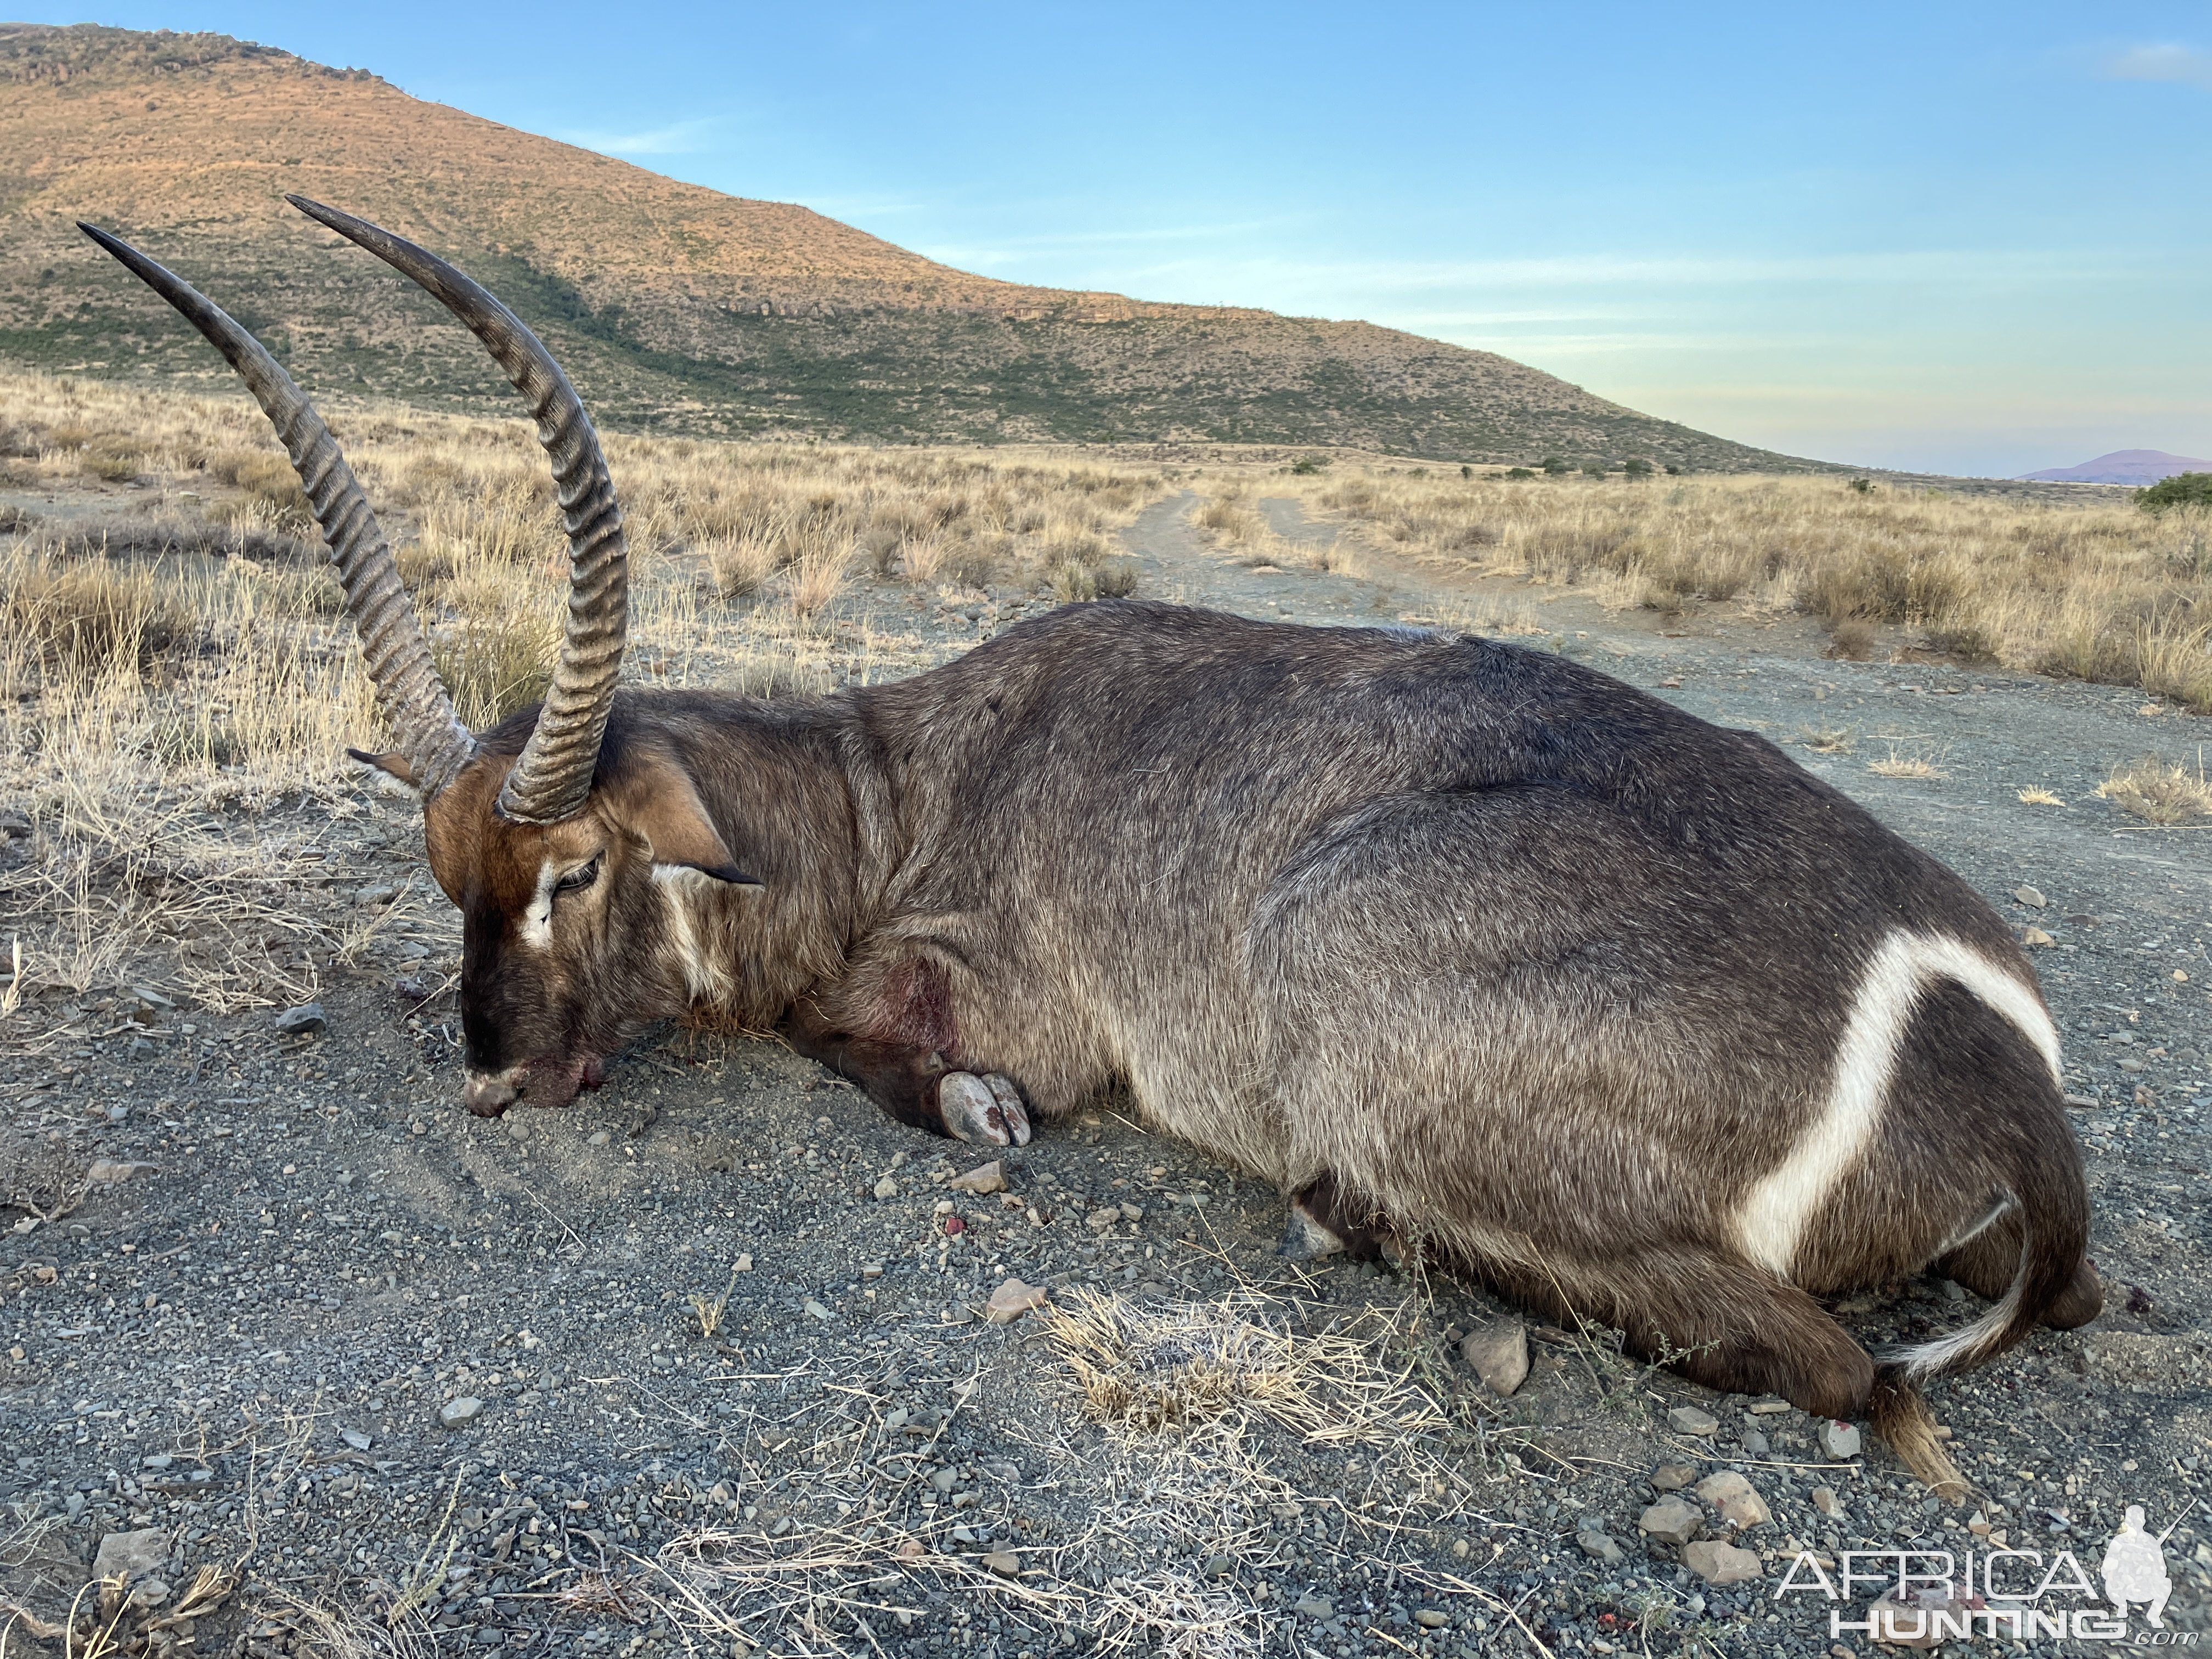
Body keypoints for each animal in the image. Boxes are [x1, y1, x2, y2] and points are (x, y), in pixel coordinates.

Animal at [82, 201, 2088, 1504]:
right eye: (451, 885)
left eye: (573, 868)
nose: (491, 1076)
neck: (890, 784)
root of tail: (2000, 1068)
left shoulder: (1014, 999)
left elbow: (880, 1051)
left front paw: (971, 1111)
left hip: (1330, 937)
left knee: (1826, 1364)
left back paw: (1335, 1209)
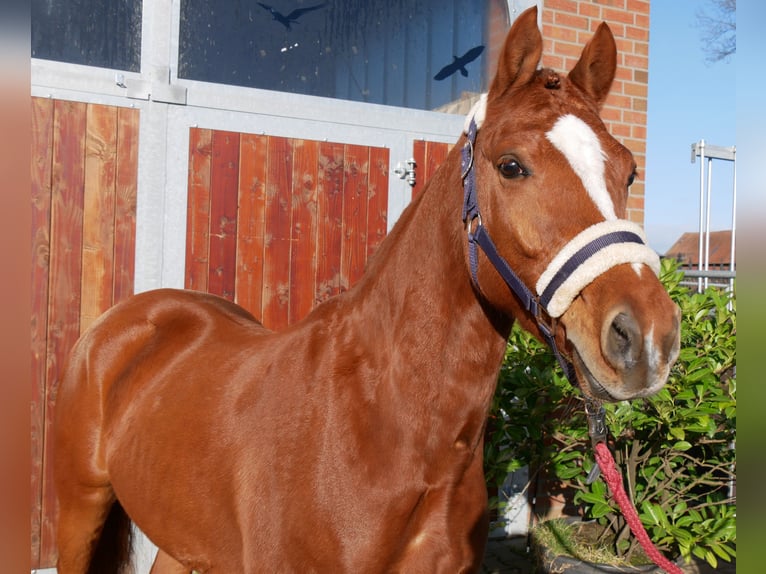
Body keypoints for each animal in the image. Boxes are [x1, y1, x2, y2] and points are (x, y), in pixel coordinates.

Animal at [55, 9, 684, 574]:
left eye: (628, 171)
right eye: (511, 166)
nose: (647, 337)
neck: (385, 428)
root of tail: (133, 317)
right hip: (80, 510)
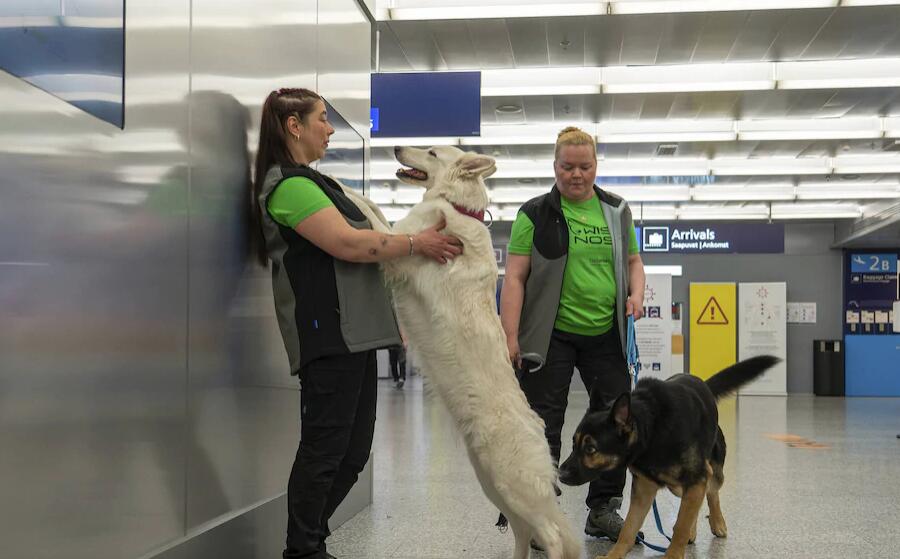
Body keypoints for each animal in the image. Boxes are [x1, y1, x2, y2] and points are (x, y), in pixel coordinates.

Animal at [342, 148, 580, 559]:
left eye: (432, 151)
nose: (395, 149)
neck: (457, 207)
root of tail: (537, 427)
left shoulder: (398, 243)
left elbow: (369, 211)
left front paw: (336, 183)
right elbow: (374, 208)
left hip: (511, 483)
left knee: (550, 535)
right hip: (494, 487)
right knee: (523, 531)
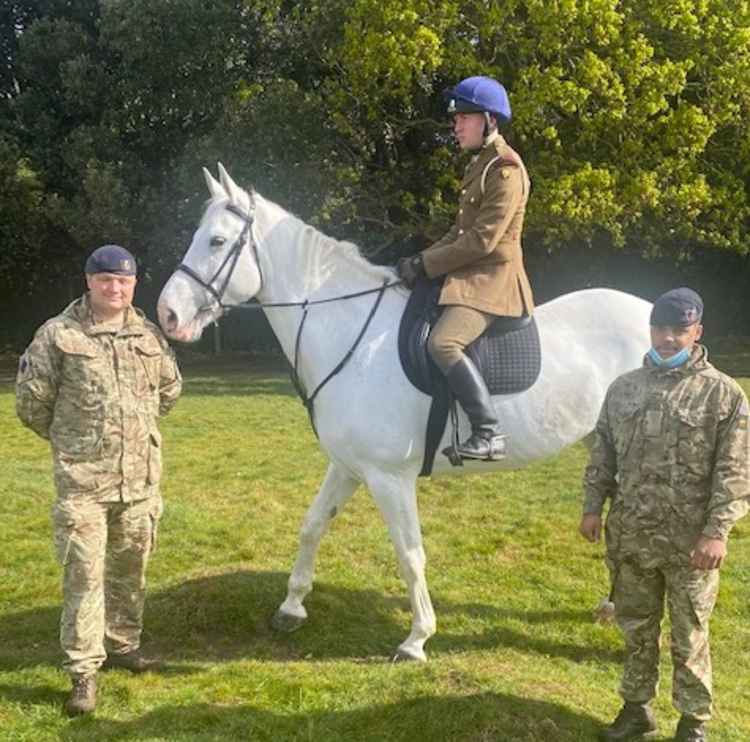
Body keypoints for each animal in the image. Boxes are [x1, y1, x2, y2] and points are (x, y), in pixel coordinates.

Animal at [157, 164, 652, 664]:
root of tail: (650, 309)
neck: (351, 336)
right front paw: (291, 608)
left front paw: (417, 639)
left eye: (217, 241)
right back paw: (612, 606)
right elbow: (312, 525)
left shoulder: (389, 477)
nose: (167, 313)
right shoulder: (347, 466)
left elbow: (410, 554)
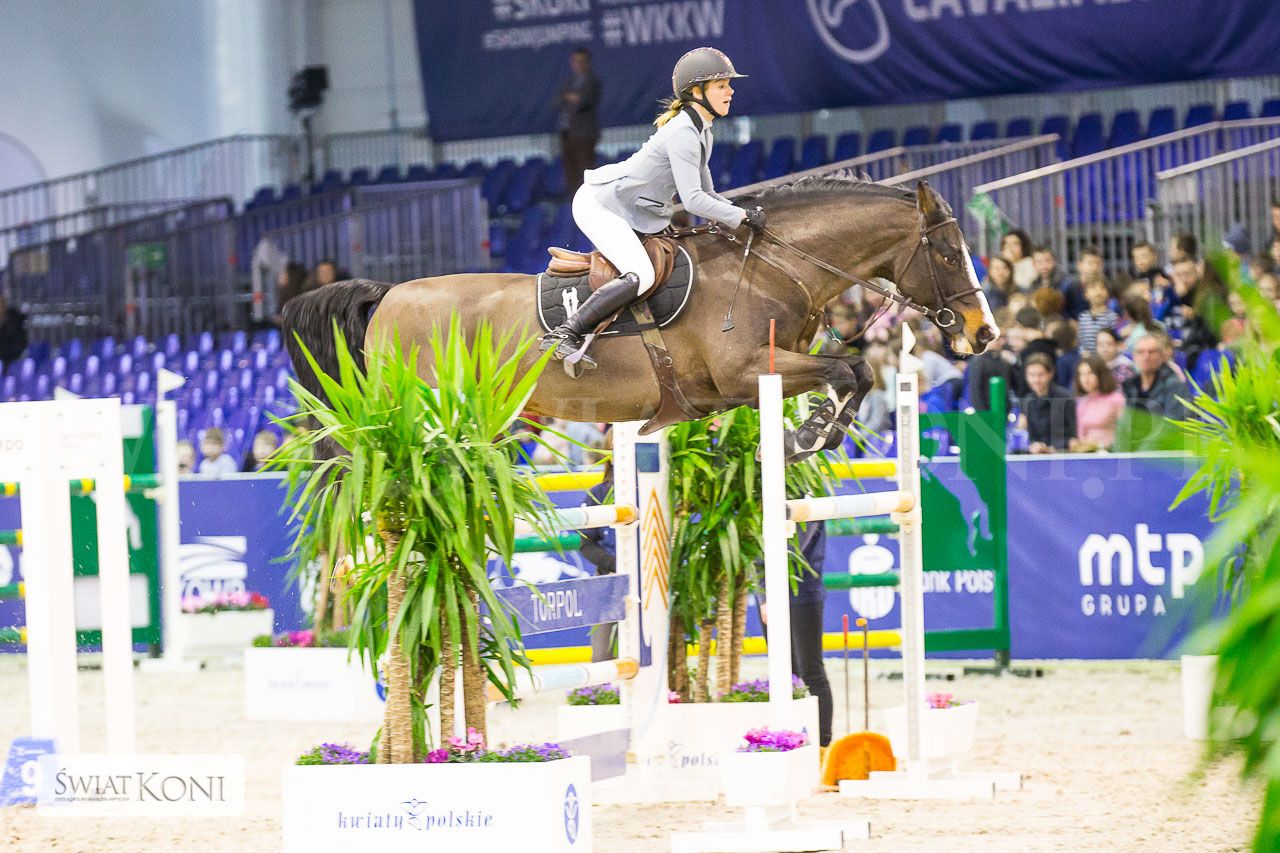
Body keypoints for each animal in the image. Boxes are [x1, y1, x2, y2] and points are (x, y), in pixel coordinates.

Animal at [283, 176, 998, 462]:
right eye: (947, 252)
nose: (984, 332)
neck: (773, 267)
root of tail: (388, 296)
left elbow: (856, 373)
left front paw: (814, 432)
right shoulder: (746, 374)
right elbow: (848, 369)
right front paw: (807, 436)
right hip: (420, 405)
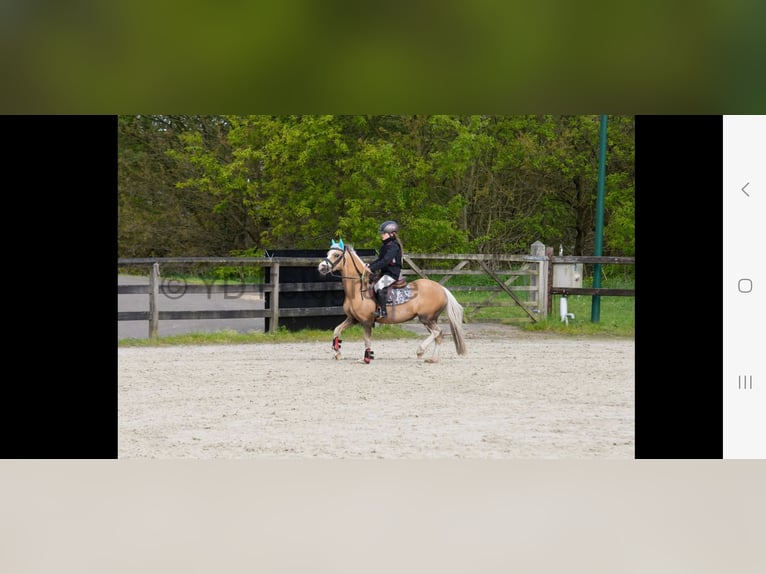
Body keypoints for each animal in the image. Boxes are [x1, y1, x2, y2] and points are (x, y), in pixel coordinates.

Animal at [318, 241, 468, 362]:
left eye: (336, 255)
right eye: (328, 253)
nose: (321, 267)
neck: (357, 289)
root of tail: (441, 288)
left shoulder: (366, 321)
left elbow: (367, 341)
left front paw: (366, 358)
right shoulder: (352, 319)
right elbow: (336, 331)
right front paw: (337, 353)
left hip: (426, 318)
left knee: (437, 332)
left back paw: (420, 350)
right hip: (430, 319)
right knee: (438, 335)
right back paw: (433, 359)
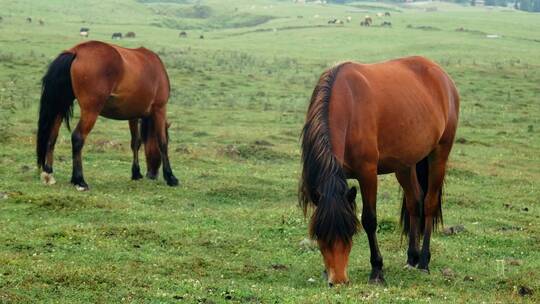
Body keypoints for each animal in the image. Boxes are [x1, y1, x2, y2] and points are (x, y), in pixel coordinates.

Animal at [36, 39, 179, 190]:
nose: (152, 175)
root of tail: (76, 51)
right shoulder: (160, 109)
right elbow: (162, 143)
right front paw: (170, 177)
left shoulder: (133, 116)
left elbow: (135, 142)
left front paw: (136, 173)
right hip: (91, 111)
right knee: (77, 137)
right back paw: (79, 180)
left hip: (60, 106)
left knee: (52, 136)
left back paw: (48, 173)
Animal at [300, 56, 460, 284]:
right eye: (320, 235)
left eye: (349, 233)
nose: (338, 280)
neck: (348, 104)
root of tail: (442, 75)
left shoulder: (367, 173)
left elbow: (369, 219)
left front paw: (377, 270)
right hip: (405, 164)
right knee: (415, 202)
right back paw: (412, 258)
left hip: (439, 154)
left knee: (429, 204)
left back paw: (423, 262)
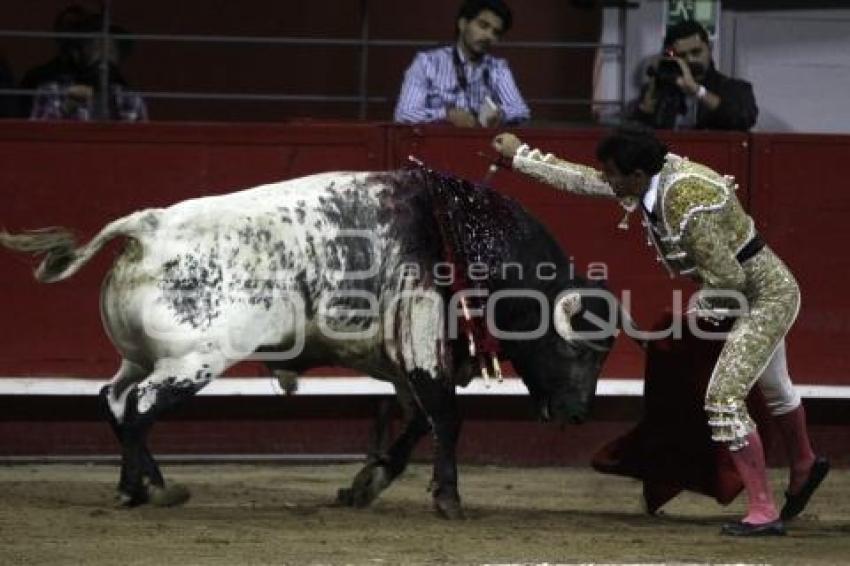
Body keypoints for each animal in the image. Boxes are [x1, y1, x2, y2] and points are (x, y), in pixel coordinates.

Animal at [0, 168, 608, 520]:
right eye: (580, 350)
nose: (578, 414)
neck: (459, 231)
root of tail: (147, 228)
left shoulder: (401, 363)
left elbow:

Task item: I would like the lines from the one with "right knee: (438, 335)" through the last line of the data above retyped exactly, with pictures left out, please.

Solved problem:
right knee: (438, 335)
right back paw: (433, 359)
Body keypoints for each animal in the image. Boxes are [x1, y1, x2, y2] and points are (x, y), in pixel coordinates.

Animal at [36, 39, 179, 190]:
nose: (152, 175)
root of tail: (76, 51)
right shoulder: (160, 109)
right elbow: (162, 143)
right front paw: (170, 177)
left shoulder: (133, 116)
left elbow: (135, 142)
left front paw: (136, 173)
right hip: (91, 111)
right knee: (77, 137)
right back paw: (79, 180)
left hip: (60, 106)
left knee: (52, 136)
left back paw: (48, 173)
Animal at [300, 56, 460, 284]:
right eye: (320, 235)
left eye: (349, 233)
nose: (338, 280)
neck: (348, 104)
root of tail: (442, 75)
left shoulder: (367, 173)
left elbow: (369, 219)
left front paw: (377, 270)
right hip: (405, 164)
right knee: (415, 202)
right back paw: (412, 258)
left hip: (439, 154)
left knee: (429, 204)
left back paw: (423, 262)
Body keypoints for each animal in the image. Boxes are [x1, y1, x2, y2] and points are (x, y), in pixel coordinates.

Animal at [0, 168, 608, 520]:
right eye: (580, 350)
nose: (578, 414)
neck: (459, 231)
root of tail: (147, 228)
left shoulder: (401, 363)
left elbow:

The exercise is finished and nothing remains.